>> START Source passage

= Sentencing reform =

Sentencing reform is the reform of sentencing. It is a component of the larger concept of criminal justice reform.
Sentencing reform aims to address perceived injustices in sentence lengths, curb overcriminalization, and enhance efforts to reduce recidivism and prevent crime.

== Discriminatory sentencing ==

While some researches claim that racial sentencing disparities are a reflection of differences in criminal activity, crime seriousness, and recidivism between different communities, other researchers believe that racial minorities are punished more harshly than their white counterparts who commit similar crimes. Findings from a study done by criminology professor Cassia C. Spohn, explained in “Thirty Years of Sentencing Reform: The Quest for a Racial Neutral Sentencing Process” indicate that an individual's race and ethnicity play a role in sentencing outcomes. Those in support of criminal justice reform perceive the issue to be an increase in surveillance and the use of draconian sentencing laws, especially within communities of color.

== Sentencing regulation reform ==

Truth in sentencing laws, mandatory minimum sentences, and three-strikes laws are perceived by some to be forms of draconian policies that contribute to prison overcrowding.

Truth in sentencing law requires that offenders serve the majority of their sentences before being eligible for release, restricting or eliminating sentencing exceptions such as good-time, earned-time, and parole board release. The majority of truth in sentencing laws require offenders to complete at least 85% of their sentence. Due to the formation of the Violent Offender Incarceration and Truth-in-Sentencing Incentive Grants Program by Congress in 1994, states are given grants if they require violent offenders to serve at least 85% of their sentences.

>> END Source passage
>> START Entries provided

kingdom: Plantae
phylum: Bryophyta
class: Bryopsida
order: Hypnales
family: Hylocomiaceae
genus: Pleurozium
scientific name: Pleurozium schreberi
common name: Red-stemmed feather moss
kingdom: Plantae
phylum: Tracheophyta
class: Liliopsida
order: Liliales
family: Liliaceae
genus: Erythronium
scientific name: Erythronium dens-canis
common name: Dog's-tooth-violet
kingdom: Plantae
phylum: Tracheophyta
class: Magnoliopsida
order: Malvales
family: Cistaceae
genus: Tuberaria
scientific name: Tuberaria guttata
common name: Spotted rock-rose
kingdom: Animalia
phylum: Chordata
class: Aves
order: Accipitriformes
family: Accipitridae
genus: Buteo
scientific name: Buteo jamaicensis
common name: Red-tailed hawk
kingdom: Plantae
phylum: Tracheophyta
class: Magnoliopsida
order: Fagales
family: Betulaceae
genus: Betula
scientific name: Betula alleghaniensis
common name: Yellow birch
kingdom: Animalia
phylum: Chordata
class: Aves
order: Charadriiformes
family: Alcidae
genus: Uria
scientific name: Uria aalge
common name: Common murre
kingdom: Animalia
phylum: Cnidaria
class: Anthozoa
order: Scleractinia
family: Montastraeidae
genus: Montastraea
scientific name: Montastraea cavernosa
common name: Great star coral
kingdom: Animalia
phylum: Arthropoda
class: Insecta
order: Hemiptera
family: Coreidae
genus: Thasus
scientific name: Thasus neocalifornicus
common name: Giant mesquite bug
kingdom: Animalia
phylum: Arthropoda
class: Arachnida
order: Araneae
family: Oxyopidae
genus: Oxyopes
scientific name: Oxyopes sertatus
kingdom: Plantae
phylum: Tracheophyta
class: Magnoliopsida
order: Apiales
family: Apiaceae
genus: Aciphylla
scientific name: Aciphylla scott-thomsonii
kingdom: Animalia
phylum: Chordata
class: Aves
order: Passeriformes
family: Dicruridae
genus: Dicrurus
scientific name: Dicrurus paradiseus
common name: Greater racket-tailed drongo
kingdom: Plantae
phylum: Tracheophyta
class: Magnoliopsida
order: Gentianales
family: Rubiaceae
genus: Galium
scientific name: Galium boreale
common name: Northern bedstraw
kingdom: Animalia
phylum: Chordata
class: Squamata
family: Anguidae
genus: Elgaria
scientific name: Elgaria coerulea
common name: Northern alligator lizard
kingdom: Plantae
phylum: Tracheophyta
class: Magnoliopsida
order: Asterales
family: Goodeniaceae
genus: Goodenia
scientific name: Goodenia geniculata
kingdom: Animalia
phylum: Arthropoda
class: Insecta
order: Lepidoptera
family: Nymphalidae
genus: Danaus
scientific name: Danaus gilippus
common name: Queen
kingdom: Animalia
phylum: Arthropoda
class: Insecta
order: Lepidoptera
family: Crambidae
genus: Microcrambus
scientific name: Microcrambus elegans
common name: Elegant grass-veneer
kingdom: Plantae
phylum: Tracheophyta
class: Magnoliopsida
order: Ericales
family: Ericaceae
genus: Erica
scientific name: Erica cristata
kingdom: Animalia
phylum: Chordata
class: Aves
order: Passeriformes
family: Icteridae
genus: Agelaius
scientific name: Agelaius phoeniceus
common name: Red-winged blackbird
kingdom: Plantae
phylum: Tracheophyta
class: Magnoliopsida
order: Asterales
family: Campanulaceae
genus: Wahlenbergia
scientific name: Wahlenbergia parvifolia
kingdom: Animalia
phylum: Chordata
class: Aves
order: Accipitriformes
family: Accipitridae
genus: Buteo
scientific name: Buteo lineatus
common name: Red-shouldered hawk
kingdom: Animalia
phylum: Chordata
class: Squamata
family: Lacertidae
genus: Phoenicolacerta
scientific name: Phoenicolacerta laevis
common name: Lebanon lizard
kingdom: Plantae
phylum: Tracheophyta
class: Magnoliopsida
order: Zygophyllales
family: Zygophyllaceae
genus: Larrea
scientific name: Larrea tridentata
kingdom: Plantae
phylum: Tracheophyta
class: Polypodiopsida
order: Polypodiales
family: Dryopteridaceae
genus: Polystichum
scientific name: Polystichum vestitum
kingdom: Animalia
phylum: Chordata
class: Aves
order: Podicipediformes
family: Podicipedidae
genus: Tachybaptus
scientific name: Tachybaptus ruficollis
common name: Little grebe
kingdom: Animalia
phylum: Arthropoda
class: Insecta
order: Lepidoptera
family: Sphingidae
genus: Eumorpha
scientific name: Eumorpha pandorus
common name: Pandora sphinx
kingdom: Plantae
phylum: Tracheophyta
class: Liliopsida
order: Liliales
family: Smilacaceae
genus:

>> END Entries provided

Please reproduce the sentencing reform passage above word for word, from its title through the final sentence.

Exercise output
= Sentencing reform =

Sentencing reform is the reform of sentencing. It is a component of the larger concept of criminal justice reform.
Sentencing reform aims to address perceived injustices in sentence lengths, curb overcriminalization, and enhance efforts to reduce recidivism and prevent crime.

== Discriminatory sentencing ==

While some researches claim that racial sentencing disparities are a reflection of differences in criminal activity, crime seriousness, and recidivism between different communities, other researchers believe that racial minorities are punished more harshly than their white counterparts who commit similar crimes. Findings from a study done by criminology professor Cassia C. Spohn, explained in “Thirty Years of Sentencing Reform: The Quest for a Racial Neutral Sentencing Process” indicate that an individual's race and ethnicity play a role in sentencing outcomes. Those in support of criminal justice reform perceive the issue to be an increase in surveillance and the use of draconian sentencing laws, especially within communities of color.

== Sentencing regulation reform ==

Truth in sentencing laws, mandatory minimum sentences, and three-strikes laws are perceived by some to be forms of draconian policies that contribute to prison overcrowding.

Truth in sentencing law requires that offenders serve the majority of their sentences before being eligible for release, restricting or eliminating sentencing exceptions such as good-time, earned-time, and parole board release. The majority of truth in sentencing laws require offenders to complete at least 85% of their sentence. Due to the formation of the Violent Offender Incarceration and Truth-in-Sentencing Incentive Grants Program by Congress in 1994, states are given grants if they require violent offenders to serve at least 85% of their sentences.